▶ _What to work on_
Your response should consist of the records below, repeated exactly.

*** Source material Section Begins ***

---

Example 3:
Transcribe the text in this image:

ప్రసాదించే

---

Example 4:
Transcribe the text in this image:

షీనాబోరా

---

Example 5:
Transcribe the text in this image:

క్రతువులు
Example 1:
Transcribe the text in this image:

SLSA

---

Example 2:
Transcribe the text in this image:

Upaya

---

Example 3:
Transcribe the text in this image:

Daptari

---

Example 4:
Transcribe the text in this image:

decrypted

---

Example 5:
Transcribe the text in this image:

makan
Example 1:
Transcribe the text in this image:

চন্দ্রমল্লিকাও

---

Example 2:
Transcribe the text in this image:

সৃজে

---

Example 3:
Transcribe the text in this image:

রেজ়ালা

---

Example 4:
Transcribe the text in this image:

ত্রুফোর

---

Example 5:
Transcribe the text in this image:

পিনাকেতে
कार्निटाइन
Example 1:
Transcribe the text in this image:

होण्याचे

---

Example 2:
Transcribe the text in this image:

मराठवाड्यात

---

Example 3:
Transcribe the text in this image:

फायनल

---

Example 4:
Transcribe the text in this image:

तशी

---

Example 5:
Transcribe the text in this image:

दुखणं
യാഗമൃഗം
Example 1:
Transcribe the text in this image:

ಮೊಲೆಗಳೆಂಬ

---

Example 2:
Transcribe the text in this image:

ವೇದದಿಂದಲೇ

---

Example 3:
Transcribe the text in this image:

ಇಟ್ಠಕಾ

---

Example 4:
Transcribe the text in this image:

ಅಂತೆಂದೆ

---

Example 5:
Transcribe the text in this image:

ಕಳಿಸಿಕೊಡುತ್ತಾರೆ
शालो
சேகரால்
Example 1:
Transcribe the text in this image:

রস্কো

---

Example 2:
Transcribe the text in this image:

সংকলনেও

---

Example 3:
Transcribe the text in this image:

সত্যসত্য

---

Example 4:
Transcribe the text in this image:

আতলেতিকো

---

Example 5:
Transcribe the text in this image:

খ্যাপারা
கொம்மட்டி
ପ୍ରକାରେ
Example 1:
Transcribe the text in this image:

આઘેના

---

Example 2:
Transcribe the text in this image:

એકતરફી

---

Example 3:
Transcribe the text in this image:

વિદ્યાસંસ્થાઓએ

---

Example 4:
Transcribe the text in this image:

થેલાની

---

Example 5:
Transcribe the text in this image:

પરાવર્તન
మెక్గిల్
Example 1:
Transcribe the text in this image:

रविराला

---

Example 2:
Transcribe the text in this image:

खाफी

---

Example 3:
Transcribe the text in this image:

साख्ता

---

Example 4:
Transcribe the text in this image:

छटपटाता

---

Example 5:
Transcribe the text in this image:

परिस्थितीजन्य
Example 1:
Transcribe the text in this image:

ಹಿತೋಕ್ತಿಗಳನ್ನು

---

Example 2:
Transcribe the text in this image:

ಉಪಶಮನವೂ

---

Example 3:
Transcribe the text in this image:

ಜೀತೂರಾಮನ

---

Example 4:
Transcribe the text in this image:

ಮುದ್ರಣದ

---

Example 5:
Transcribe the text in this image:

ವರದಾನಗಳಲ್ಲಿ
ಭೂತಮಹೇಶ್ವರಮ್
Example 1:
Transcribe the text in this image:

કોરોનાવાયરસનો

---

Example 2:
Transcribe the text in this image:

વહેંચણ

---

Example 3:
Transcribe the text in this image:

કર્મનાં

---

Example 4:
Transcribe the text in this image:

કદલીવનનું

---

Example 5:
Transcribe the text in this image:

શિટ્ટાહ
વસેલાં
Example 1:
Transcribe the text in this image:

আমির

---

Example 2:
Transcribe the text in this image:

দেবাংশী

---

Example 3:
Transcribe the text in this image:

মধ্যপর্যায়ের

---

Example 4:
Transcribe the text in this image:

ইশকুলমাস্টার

*** Source material Section Ends ***

▶ _Answer space_
---

Example 3:
Transcribe the text in this image:

ప్రసాదించే

---

Example 4:
Transcribe the text in this image:

షీనాబోరా

---

Example 5:
Transcribe the text in this image:

క్రతువులు
Example 1:
Transcribe the text in this image:

SLSA

---

Example 2:
Transcribe the text in this image:

Upaya

---

Example 3:
Transcribe the text in this image:

Daptari

---

Example 4:
Transcribe the text in this image:

decrypted

---

Example 5:
Transcribe the text in this image:

makan
Example 1:
Transcribe the text in this image:

চন্দ্রমল্লিকাও

---

Example 2:
Transcribe the text in this image:

সৃজে

---

Example 3:
Transcribe the text in this image:

রেজ়ালা

---

Example 4:
Transcribe the text in this image:

ত্রুফোর

---

Example 5:
Transcribe the text in this image:

পিনাকেতে
कार्निटाइन
Example 1:
Transcribe the text in this image:

होण्याचे

---

Example 2:
Transcribe the text in this image:

मराठवाड्यात

---

Example 3:
Transcribe the text in this image:

फायनल

---

Example 4:
Transcribe the text in this image:

तशी

---

Example 5:
Transcribe the text in this image:

दुखणं
യാഗമൃഗം
Example 1:
Transcribe the text in this image:

ಮೊಲೆಗಳೆಂಬ

---

Example 2:
Transcribe the text in this image:

ವೇದದಿಂದಲೇ

---

Example 3:
Transcribe the text in this image:

ಇಟ್ಠಕಾ

---

Example 4:
Transcribe the text in this image:

ಅಂತೆಂದೆ

---

Example 5:
Transcribe the text in this image:

ಕಳಿಸಿಕೊಡುತ್ತಾರೆ
शालो
சேகரால்
Example 1:
Transcribe the text in this image:

রস্কো

---

Example 2:
Transcribe the text in this image:

সংকলনেও

---

Example 3:
Transcribe the text in this image:

সত্যসত্য

---

Example 4:
Transcribe the text in this image:

আতলেতিকো

---

Example 5:
Transcribe the text in this image:

খ্যাপারা
கொம்மட்டி
ପ୍ରକାରେ
Example 1:
Transcribe the text in this image:

આઘેના

---

Example 2:
Transcribe the text in this image:

એકતરફી

---

Example 3:
Transcribe the text in this image:

વિદ્યાસંસ્થાઓએ

---

Example 4:
Transcribe the text in this image:

થેલાની

---

Example 5:
Transcribe the text in this image:

પરાવર્તન
మెక్గిల్
Example 1:
Transcribe the text in this image:

रविराला

---

Example 2:
Transcribe the text in this image:

खाफी

---

Example 3:
Transcribe the text in this image:

साख्ता

---

Example 4:
Transcribe the text in this image:

छटपटाता

---

Example 5:
Transcribe the text in this image:

परिस्थितीजन्य
Example 1:
Transcribe the text in this image:

ಹಿತೋಕ್ತಿಗಳನ್ನು

---

Example 2:
Transcribe the text in this image:

ಉಪಶಮನವೂ

---

Example 3:
Transcribe the text in this image:

ಜೀತೂರಾಮನ

---

Example 4:
Transcribe the text in this image:

ಮುದ್ರಣದ

---

Example 5:
Transcribe the text in this image:

ವರದಾನಗಳಲ್ಲಿ
ಭೂತಮಹೇಶ್ವರಮ್
Example 1:
Transcribe the text in this image:

કોરોનાવાયરસનો

---

Example 2:
Transcribe the text in this image:

વહેંચણ

---

Example 3:
Transcribe the text in this image:

કર્મનાં

---

Example 4:
Transcribe the text in this image:

કદલીવનનું

---

Example 5:
Transcribe the text in this image:

શિટ્ટાહ
વસેલાં
Example 1:
Transcribe the text in this image:

আমির

---

Example 2:
Transcribe the text in this image:

দেবাংশী

---

Example 3:
Transcribe the text in this image:

মধ্যপর্যায়ের

---

Example 4:
Transcribe the text in this image:

ইশকুলমাস্টার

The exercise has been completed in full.